▶ Task statement: If pictures appear among the lines below, leave them out while you return exactly the lines from the one with "Bục phát biểu là" through the one with "feliz e conta o segredo da longevidade".

▼

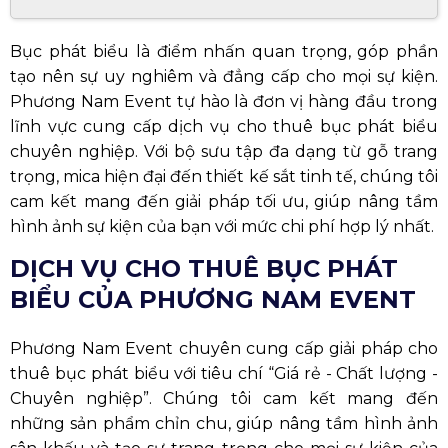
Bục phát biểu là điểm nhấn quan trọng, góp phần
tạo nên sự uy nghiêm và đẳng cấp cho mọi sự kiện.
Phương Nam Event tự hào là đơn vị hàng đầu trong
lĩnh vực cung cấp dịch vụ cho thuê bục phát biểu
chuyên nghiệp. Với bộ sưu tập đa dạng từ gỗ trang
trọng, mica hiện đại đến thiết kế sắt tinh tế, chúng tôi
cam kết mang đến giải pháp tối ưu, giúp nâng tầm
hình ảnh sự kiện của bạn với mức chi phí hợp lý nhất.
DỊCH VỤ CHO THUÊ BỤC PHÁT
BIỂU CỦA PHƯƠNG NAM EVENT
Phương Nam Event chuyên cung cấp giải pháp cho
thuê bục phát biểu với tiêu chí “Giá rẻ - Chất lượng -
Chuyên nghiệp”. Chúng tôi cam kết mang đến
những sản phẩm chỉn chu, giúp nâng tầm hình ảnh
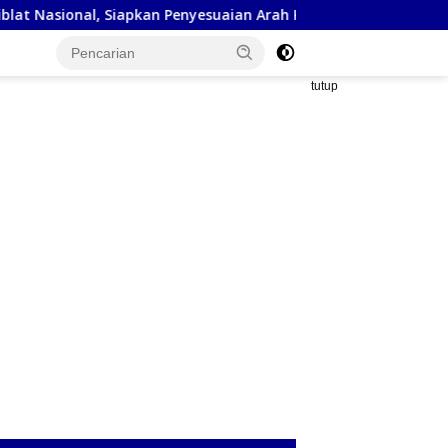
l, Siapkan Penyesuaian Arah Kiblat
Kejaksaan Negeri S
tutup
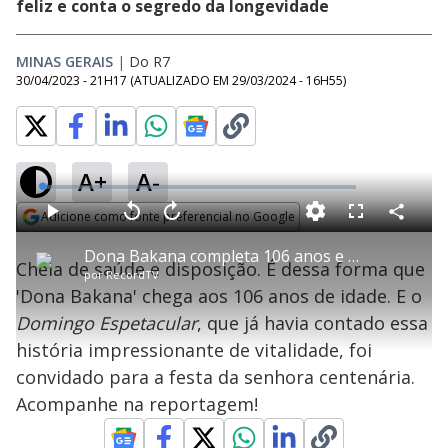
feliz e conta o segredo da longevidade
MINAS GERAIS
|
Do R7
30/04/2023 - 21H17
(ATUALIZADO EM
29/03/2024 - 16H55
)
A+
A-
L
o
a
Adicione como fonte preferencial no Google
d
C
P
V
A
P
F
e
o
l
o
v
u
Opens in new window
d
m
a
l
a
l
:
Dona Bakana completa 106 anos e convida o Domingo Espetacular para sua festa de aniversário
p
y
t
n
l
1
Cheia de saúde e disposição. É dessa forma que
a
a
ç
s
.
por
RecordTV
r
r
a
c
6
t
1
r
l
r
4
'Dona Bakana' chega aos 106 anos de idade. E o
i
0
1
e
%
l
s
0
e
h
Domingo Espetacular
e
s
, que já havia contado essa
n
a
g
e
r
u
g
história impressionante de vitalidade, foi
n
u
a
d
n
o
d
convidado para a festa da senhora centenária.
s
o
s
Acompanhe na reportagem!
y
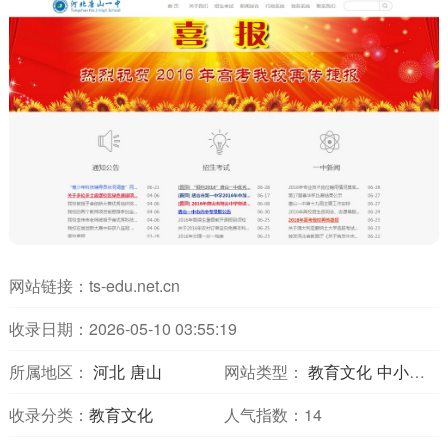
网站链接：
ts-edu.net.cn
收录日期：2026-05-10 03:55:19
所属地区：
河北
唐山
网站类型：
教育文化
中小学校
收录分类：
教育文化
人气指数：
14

▲
▼

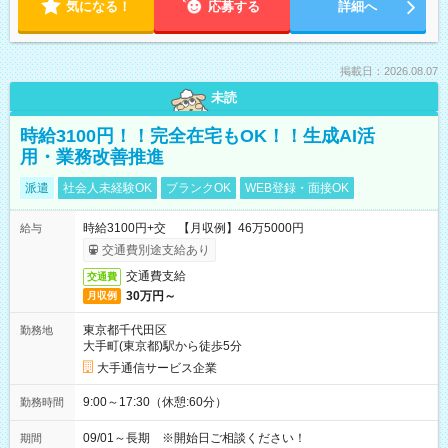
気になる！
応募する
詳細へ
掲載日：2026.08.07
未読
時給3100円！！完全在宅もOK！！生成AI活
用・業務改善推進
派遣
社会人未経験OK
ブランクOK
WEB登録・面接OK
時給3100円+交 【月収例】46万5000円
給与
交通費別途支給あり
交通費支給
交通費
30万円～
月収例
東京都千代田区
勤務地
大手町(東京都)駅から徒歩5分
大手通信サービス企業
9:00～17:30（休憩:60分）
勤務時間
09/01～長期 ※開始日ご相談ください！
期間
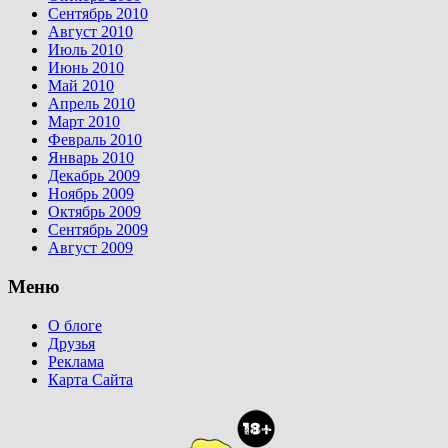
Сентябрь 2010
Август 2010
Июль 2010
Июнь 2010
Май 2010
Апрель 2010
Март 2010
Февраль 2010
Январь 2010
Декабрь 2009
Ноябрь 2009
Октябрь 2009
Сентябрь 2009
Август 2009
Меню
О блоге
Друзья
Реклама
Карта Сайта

▲
▼

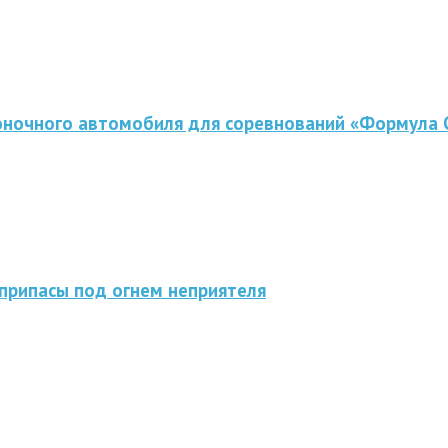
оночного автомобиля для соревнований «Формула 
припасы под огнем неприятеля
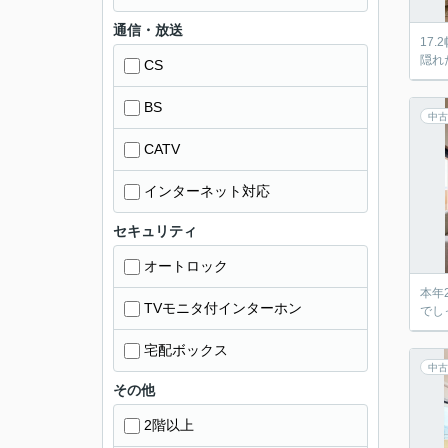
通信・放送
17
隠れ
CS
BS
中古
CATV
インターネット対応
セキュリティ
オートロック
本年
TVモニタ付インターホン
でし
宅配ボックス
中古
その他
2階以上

▲

▶ Task answer:
Bục phát biểu là điểm nhấn quan trọng, góp phần
tạo nên sự uy nghiêm và đẳng cấp cho mọi sự kiện.
Phương Nam Event tự hào là đơn vị hàng đầu trong
lĩnh vực cung cấp dịch vụ cho thuê bục phát biểu
chuyên nghiệp. Với bộ sưu tập đa dạng từ gỗ trang
trọng, mica hiện đại đến thiết kế sắt tinh tế, chúng tôi
cam kết mang đến giải pháp tối ưu, giúp nâng tầm
hình ảnh sự kiện của bạn với mức chi phí hợp lý nhất.
DỊCH VỤ CHO THUÊ BỤC PHÁT
BIỂU CỦA PHƯƠNG NAM EVENT
Phương Nam Event chuyên cung cấp giải pháp cho
thuê bục phát biểu với tiêu chí “Giá rẻ - Chất lượng -
Chuyên nghiệp”. Chúng tôi cam kết mang đến
những sản phẩm chỉn chu, giúp nâng tầm hình ảnh
l, Siapkan Penyesuaian Arah Kiblat
Kejaksaan Negeri S
tutup
feliz e conta o segredo da longevidade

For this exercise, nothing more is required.